Re:IR Reflection Bob Berry 5/6/2009
Yes, there are reflections in infrared. The table you are putting the glass on is a mirror reflector in infrared. This is often more of a problem in infrared than in visual. To be fair, in order to explain this fully requires time, and this is only one of the problems you will come across when working in infrared. I strongly recommend taking a Level 1 course, where this and other difficulties that you will come across will be explained.
 
IR Reflection IR Newbie 5/7/2009
Dear Bob, thank you for replying so quickly.
I've done ITC Level 1 course and i'm still not sure i fully understand this phenomenon.
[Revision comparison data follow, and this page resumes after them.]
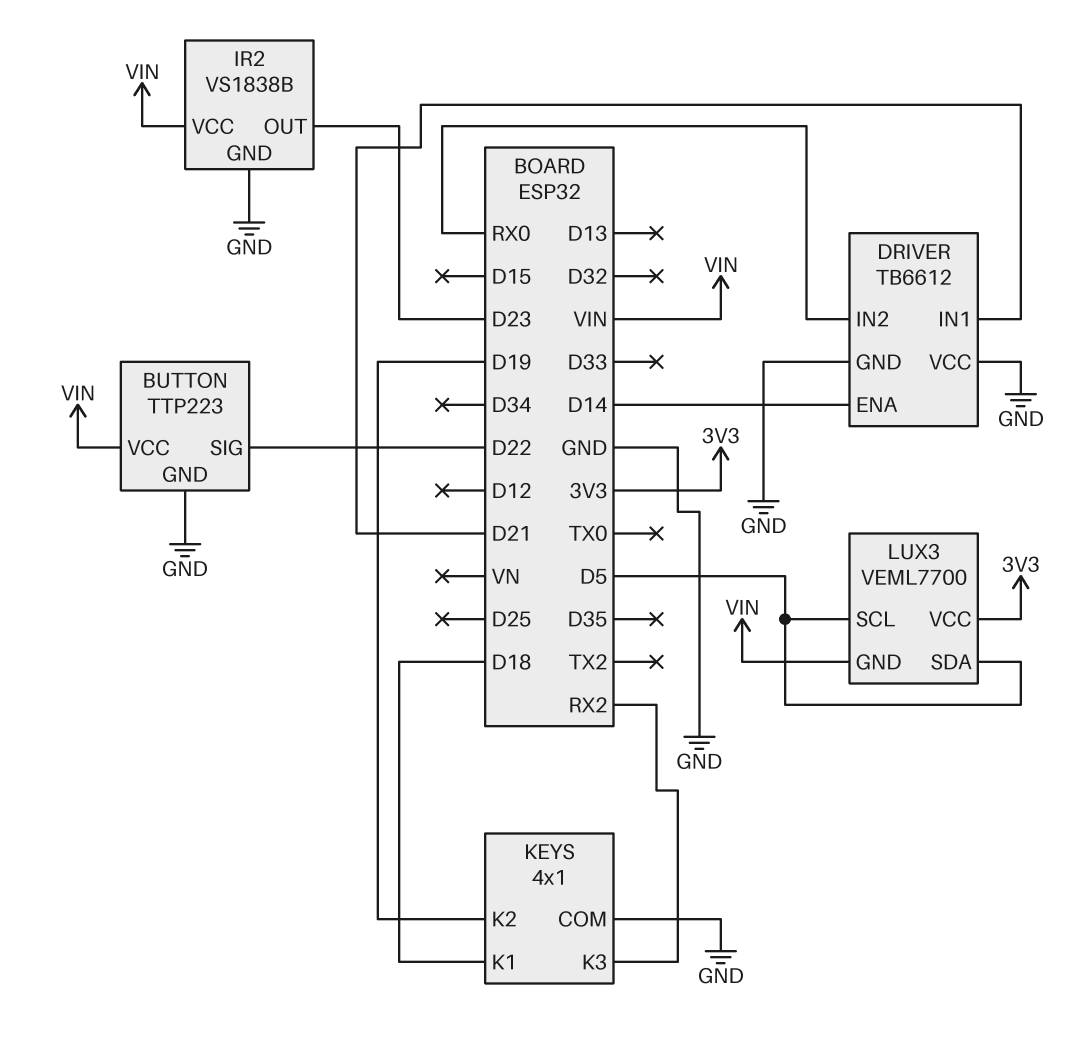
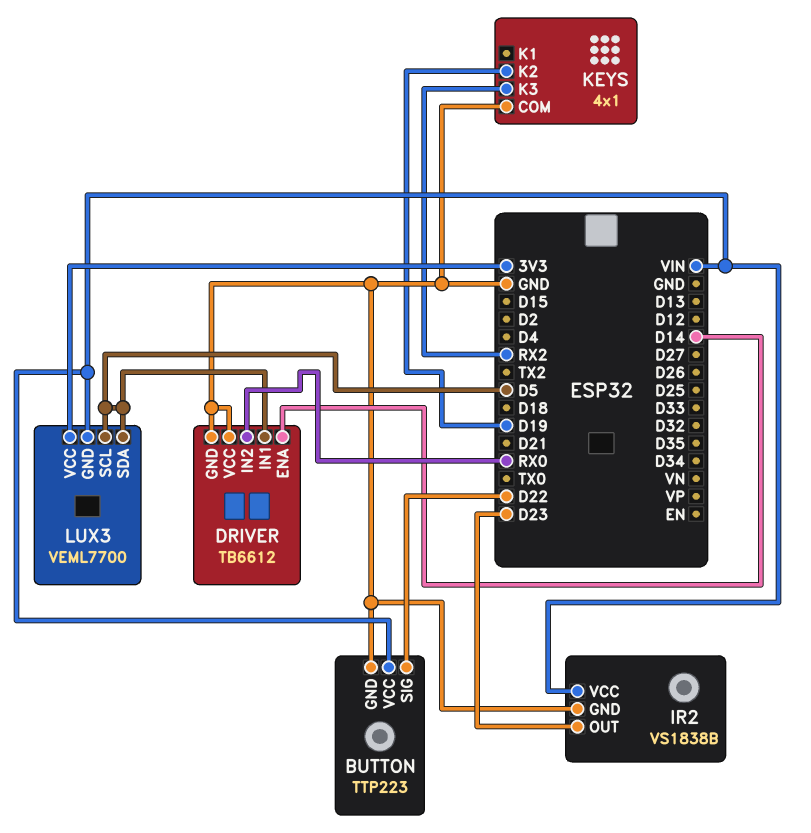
DRIVER pin IN1: D21 -> D5
KEYS pin K1: D18 -> none

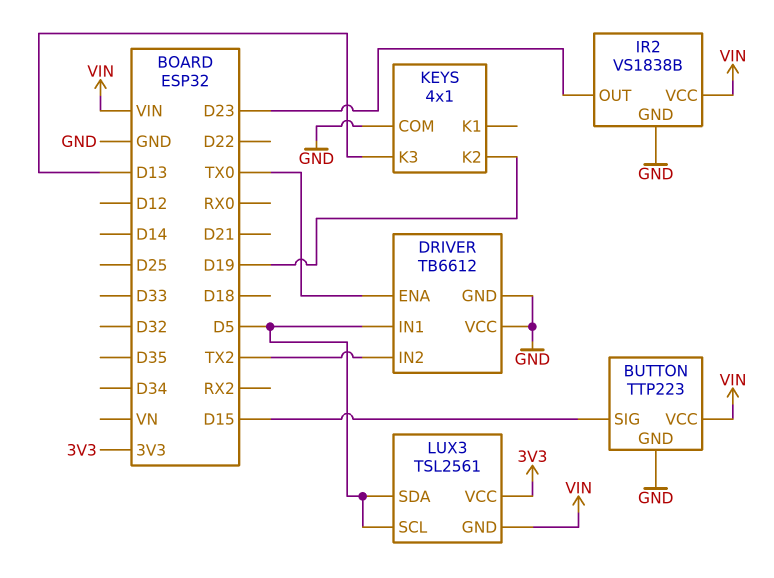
BUTTON pin SIG: D22 -> D15
DRIVER pin ENA: D14 -> TX0
DRIVER pin IN2: RX0 -> TX2
KEYS pin K3: RX2 -> D13
LUX3: VEML7700 -> TSL2561

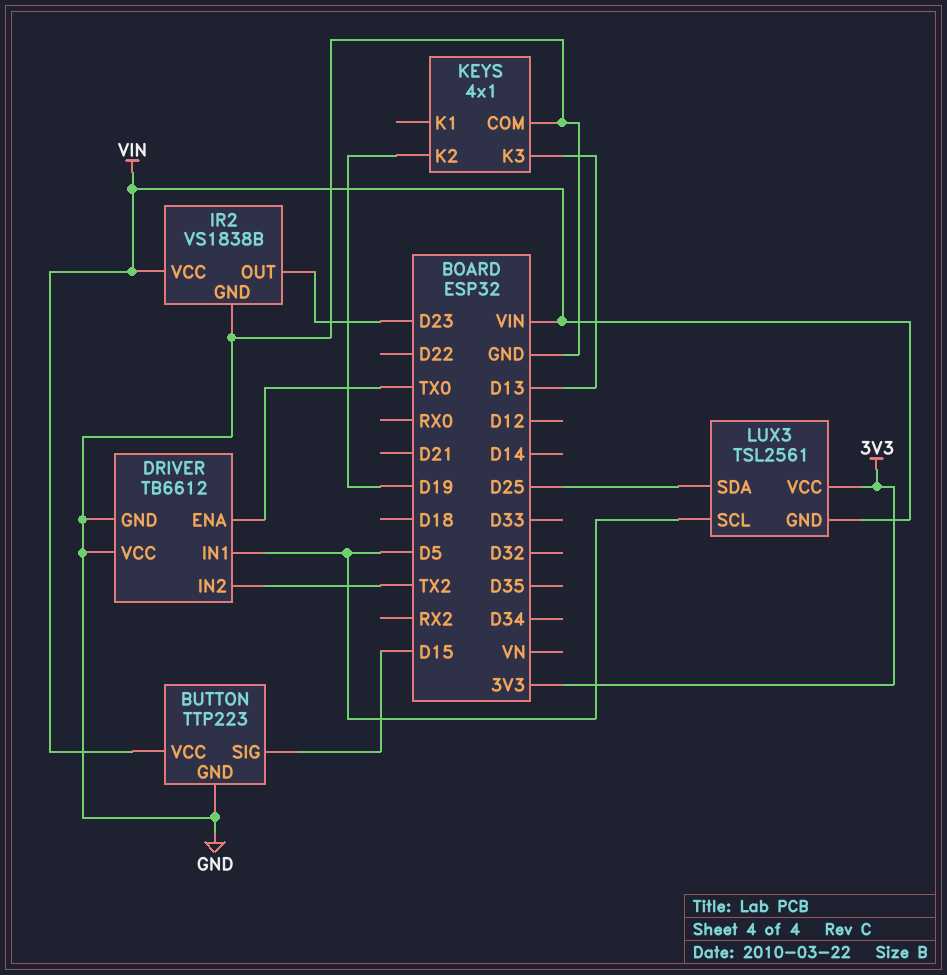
LUX3 pin SDA: D5 -> D25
I tried to search for more than a superficial explanation i recieved on the course.
BTW, I'm using FLIR SC640.

It will be very helpful if you could send me some information helping me understand the above.
Thank you.
 
Re:IR Reflection Bob Berry 5/7/2009
The camera sees all the radiated energy leaving the surface of an object. This includes the energy from the object itself, reflected energy and in some cases transmitted energy. In the case of a blackbody, you will not have any transmitted energy, or any reflected energy. Realbodies, like your table, will have an element of reflections. If your table had an emissivity around 0.95, this means it would have a reflectivity of 0.05, so it would reflect some energy from the glass. If the table was a diffuse reflector, the reflected energy would be scattered and most likely you would not really see the reflection so well. Your table is a mirror reflector, so you can see the reflection very well.

Bottom line, you need to learn to separate how a material looks visually and how it behaves in infrared, sometimes this will be very different.

I am surprised you don’t understand this after completing a Level 1.